Be Brave

2009 cenote eden liam 1

After I had an epiphany and understood fully “I am transgender”, there was only one way: forward. Continuing in the wrong body was never an option.
I was scared but determined.
Then, I began telling people about my situation:
“I’m actually a man stuck in a female body. I’ve started hormone therapy, so you’ll see my body change over the next few months. And, from now on, can you please call me Liam instead of Stefanie?”
Each time I addressed one of my family, friends, and work mates, the reactions were very similar.
“Ah, I’ve always wondered if you weren’t in fact a boy,” my dad said.
“I’m not surprised. It’s kind of obvious,” my boss said.
“Liam? How on earth do I pronounce that? Couldn’t you have found something easier?” the work mate I believed to be the most conservative asked with a twinkle in his eye.
“I’ve always known,” my professor at the Art Academy said, accompanying his statement with a strong, friendly pat on the shoulder that almost knocked me over.
The list of positive encounters continues indefinitely.

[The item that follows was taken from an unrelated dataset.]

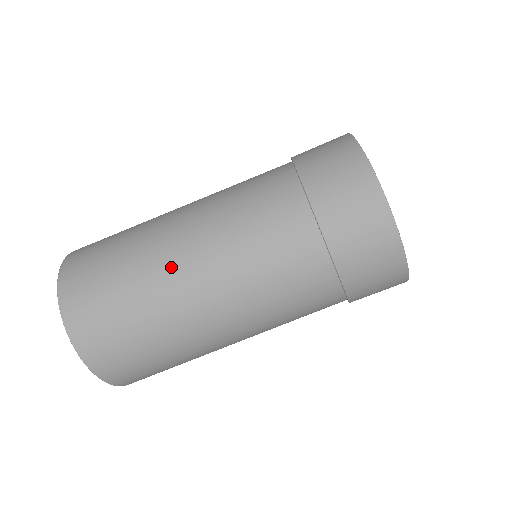
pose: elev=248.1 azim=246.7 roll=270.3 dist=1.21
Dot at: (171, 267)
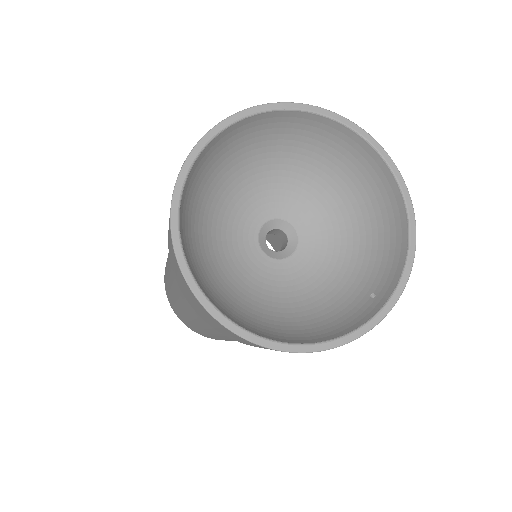
Dot at: occluded
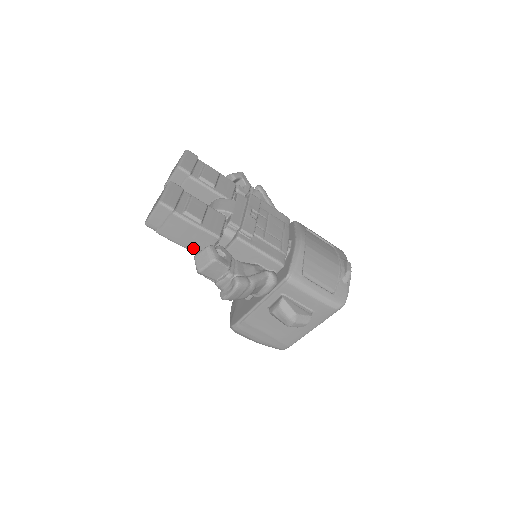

Fact is, those who love us and care about us, often know long before we ourselves know or are ready to “come out”. They know in their hearts.
During our lifetime there are many opportunities to come out and stand up for who we are and what we believe in – be it to let the world know about our LGBT identity, a political belief, or a philosophical standpoint.
Others might already know us well enough so maybe it needn’t be said at all, but we need to hear the words out loud, need to feel and savour those letters rolling around our tongue like a well-preserved bottle of red wine.
We need to proclaim for ourselves and the world, “This I me. This is who I choose to be. This is who I am born to be. I accept and love myself just as I am.”